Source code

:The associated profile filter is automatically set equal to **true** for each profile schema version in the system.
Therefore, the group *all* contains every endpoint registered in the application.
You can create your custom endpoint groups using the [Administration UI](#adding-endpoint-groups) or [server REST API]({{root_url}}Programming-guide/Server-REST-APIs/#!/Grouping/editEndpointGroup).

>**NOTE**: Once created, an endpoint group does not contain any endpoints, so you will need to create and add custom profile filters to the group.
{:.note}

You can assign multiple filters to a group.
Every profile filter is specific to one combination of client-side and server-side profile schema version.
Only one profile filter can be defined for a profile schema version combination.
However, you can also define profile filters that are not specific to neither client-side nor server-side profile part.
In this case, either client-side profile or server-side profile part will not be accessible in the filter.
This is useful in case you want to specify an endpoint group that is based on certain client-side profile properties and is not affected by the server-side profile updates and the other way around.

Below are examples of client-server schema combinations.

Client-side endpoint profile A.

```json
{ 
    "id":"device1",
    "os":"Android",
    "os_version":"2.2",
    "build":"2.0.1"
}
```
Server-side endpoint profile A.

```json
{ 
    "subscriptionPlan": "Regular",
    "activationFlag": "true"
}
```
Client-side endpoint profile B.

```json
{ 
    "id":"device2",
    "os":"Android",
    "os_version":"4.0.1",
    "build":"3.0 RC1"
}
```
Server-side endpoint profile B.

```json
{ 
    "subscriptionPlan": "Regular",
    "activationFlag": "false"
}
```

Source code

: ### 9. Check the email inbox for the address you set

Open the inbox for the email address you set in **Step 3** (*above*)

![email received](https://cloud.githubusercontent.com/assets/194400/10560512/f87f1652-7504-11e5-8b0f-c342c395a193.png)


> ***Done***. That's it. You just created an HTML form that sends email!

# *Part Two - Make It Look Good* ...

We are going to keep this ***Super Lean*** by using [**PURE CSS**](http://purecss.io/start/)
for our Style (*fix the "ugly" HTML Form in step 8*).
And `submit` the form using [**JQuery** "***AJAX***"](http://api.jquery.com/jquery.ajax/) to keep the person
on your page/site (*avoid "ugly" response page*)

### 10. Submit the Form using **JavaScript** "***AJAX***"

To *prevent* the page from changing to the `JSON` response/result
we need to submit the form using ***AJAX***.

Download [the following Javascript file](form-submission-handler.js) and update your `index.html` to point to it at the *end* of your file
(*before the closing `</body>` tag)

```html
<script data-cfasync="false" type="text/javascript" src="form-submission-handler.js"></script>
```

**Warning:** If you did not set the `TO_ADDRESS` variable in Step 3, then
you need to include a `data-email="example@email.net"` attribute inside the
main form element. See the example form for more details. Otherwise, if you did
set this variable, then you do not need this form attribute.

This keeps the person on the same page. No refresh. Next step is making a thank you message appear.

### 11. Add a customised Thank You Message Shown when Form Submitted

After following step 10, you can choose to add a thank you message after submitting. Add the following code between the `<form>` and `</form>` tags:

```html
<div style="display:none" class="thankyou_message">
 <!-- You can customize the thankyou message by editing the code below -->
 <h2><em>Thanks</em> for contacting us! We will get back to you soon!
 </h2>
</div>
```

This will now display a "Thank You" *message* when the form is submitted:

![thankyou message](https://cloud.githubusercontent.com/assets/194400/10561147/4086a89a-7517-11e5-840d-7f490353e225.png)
# # # #
What to produce ->
Every record above must be set down again, word for word.

Finished task ->
Source code

:The associated profile filter is automatically set equal to **true** for each profile schema version in the system.
Therefore, the group *all* contains every endpoint registered in the application.
You can create your custom endpoint groups using the [Administration UI](#adding-endpoint-groups) or [server REST API]({{root_url}}Programming-guide/Server-REST-APIs/#!/Grouping/editEndpointGroup).

>**NOTE**: Once created, an endpoint group does not contain any endpoints, so you will need to create and add custom profile filters to the group.
{:.note}

You can assign multiple filters to a group.
Every profile filter is specific to one combination of client-side and server-side profile schema version.
Only one profile filter can be defined for a profile schema version combination.
However, you can also define profile filters that are not specific to neither client-side nor server-side profile part.
In this case, either client-side profile or server-side profile part will not be accessible in the filter.
This is useful in case you want to specify an endpoint group that is based on certain client-side profile properties and is not affected by the server-side profile updates and the other way around.

Below are examples of client-server schema combinations.

Client-side endpoint profile A.

```json
{ 
    "id":"device1",
    "os":"Android",
    "os_version":"2.2",
    "build":"2.0.1"
}
```
Server-side endpoint profile A.

```json
{ 
    "subscriptionPlan": "Regular",
    "activationFlag": "true"
}
```
Client-side endpoint profile B.

```json
{ 
    "id":"device2",
    "os":"Android",
    "os_version":"4.0.1",
    "build":"3.0 RC1"
}
```
Server-side endpoint profile B.

```json
{ 
    "subscriptionPlan": "Regular",
    "activationFlag": "false"
}
```

Source code

: ### 9. Check the email inbox for the address you set

Open the inbox for the email address you set in **Step 3** (*above*)

![email received](https://cloud.githubusercontent.com/assets/194400/10560512/f87f1652-7504-11e5-8b0f-c342c395a193.png)


> ***Done***. That's it. You just created an HTML form that sends email!

# *Part Two - Make It Look Good* ...

We are going to keep this ***Super Lean*** by using [**PURE CSS**](http://purecss.io/start/)
for our Style (*fix the "ugly" HTML Form in step 8*).
And `submit` the form using [**JQuery** "***AJAX***"](http://api.jquery.com/jquery.ajax/) to keep the person
on your page/site (*avoid "ugly" response page*)

### 10. Submit the Form using **JavaScript** "***AJAX***"

To *prevent* the page from changing to the `JSON` response/result
we need to submit the form using ***AJAX***.

Download [the following Javascript file](form-submission-handler.js) and update your `index.html` to point to it at the *end* of your file
(*before the closing `</body>` tag)

```html
<script data-cfasync="false" type="text/javascript" src="form-submission-handler.js"></script>
```

**Warning:** If you did not set the `TO_ADDRESS` variable in Step 3, then
you need to include a `data-email="example@email.net"` attribute inside the
main form element. See the example form for more details. Otherwise, if you did
set this variable, then you do not need this form attribute.

This keeps the person on the same page. No refresh. Next step is making a thank you message appear.

### 11. Add a customised Thank You Message Shown when Form Submitted

After following step 10, you can choose to add a thank you message after submitting. Add the following code between the `<form>` and `</form>` tags:

```html
<div style="display:none" class="thankyou_message">
 <!-- You can customize the thankyou message by editing the code below -->
 <h2><em>Thanks</em> for contacting us! We will get back to you soon!
 </h2>
</div>
```

This will now display a "Thank You" *message* when the form is submitted:

![thankyou message](https://cloud.githubusercontent.com/assets/194400/10561147/4086a89a-7517-11e5-840d-7f490353e225.png)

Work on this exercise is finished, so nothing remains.